An exact copy of the data below is needed; please leave out any pictures.

═════ INFORMATION

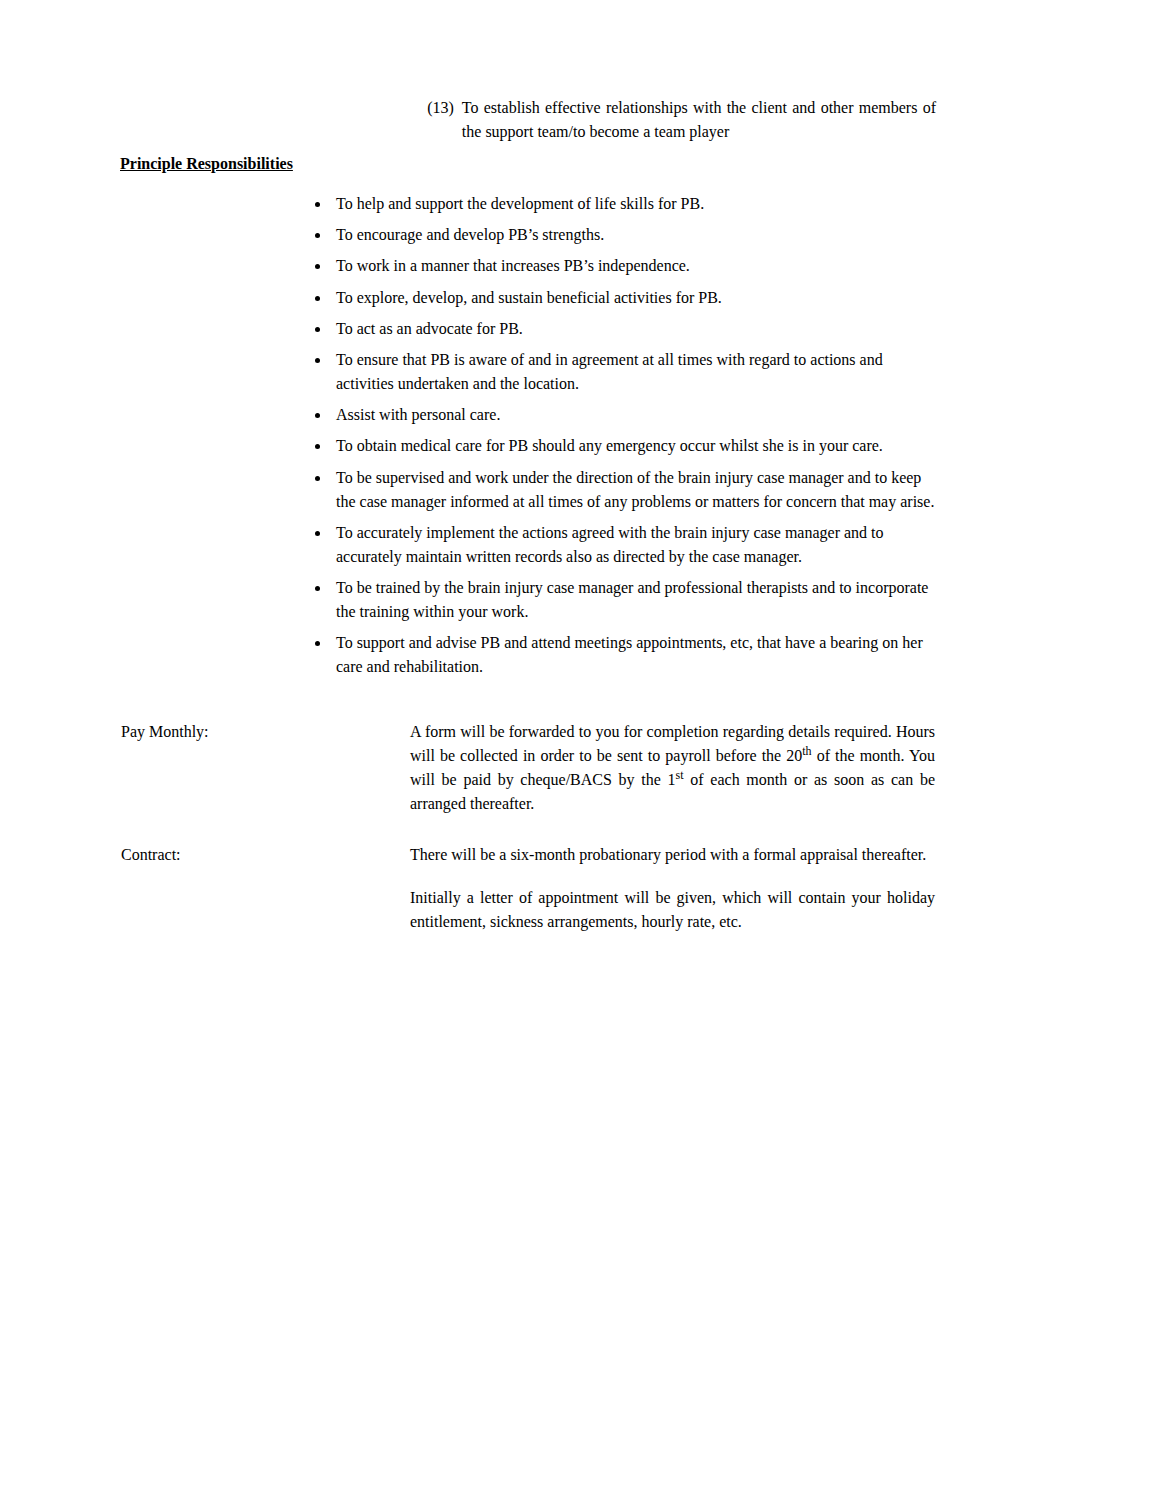(13) To establish effective relationships with the client and other members of the support team/to become a team player
Principle Responsibilities
To help and support the development of life skills for PB.
To encourage and develop PB’s strengths.
To work in a manner that increases PB’s independence.
To explore, develop, and sustain beneficial activities for PB.
To act as an advocate for PB.
To ensure that PB is aware of and in agreement at all times with regard to actions and activities undertaken and the location.
Assist with personal care.
To obtain medical care for PB should any emergency occur whilst she is in your care.
To be supervised and work under the direction of the brain injury case manager and to keep the case manager informed at all times of any problems or matters for concern that may arise.
To accurately implement the actions agreed with the brain injury case manager and to accurately maintain written records also as directed by the case manager.
To be trained by the brain injury case manager and professional therapists and to incorporate the training within your work.
To support and advise PB and attend meetings appointments, etc, that have a bearing on her care and rehabilitation.
| Pay Monthly: | A form will be forwarded to you for completion regarding details required. Hours will be collected in order to be sent to payroll before the 20 th of the month. You will be paid by cheque/BACS by the 1 st of each month or as soon as can be arranged thereafter. |
| Contract: | There will be a six-month probationary period with a formal appraisal thereafter. Initially a letter of appointment will be given, which will contain your holiday entitlement, sickness arrangements, hourly rate, etc. |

══════════

(ANSWER)
(13) To establish effective relationships with the client and other members of the support team/to become a team player
Principle Responsibilities
To help and support the development of life skills for PB.
To encourage and develop PB’s strengths.
To work in a manner that increases PB’s independence.
To explore, develop, and sustain beneficial activities for PB.
To act as an advocate for PB.
To ensure that PB is aware of and in agreement at all times with regard to actions and activities undertaken and the location.
Assist with personal care.
To obtain medical care for PB should any emergency occur whilst she is in your care.
To be supervised and work under the direction of the brain injury case manager and to keep the case manager informed at all times of any problems or matters for concern that may arise.
To accurately implement the actions agreed with the brain injury case manager and to accurately maintain written records also as directed by the case manager.
To be trained by the brain injury case manager and professional therapists and to incorporate the training within your work.
To support and advise PB and attend meetings appointments, etc, that have a bearing on her care and rehabilitation.
| Pay Monthly: | A form will be forwarded to you for completion regarding details required. Hours will be collected in order to be sent to payroll before the 20 th of the month. You will be paid by cheque/BACS by the 1 st of each month or as soon as can be arranged thereafter. |
| Contract: | There will be a six-month probationary period with a formal appraisal thereafter. Initially a letter of appointment will be given, which will contain your holiday entitlement, sickness arrangements, hourly rate, etc. |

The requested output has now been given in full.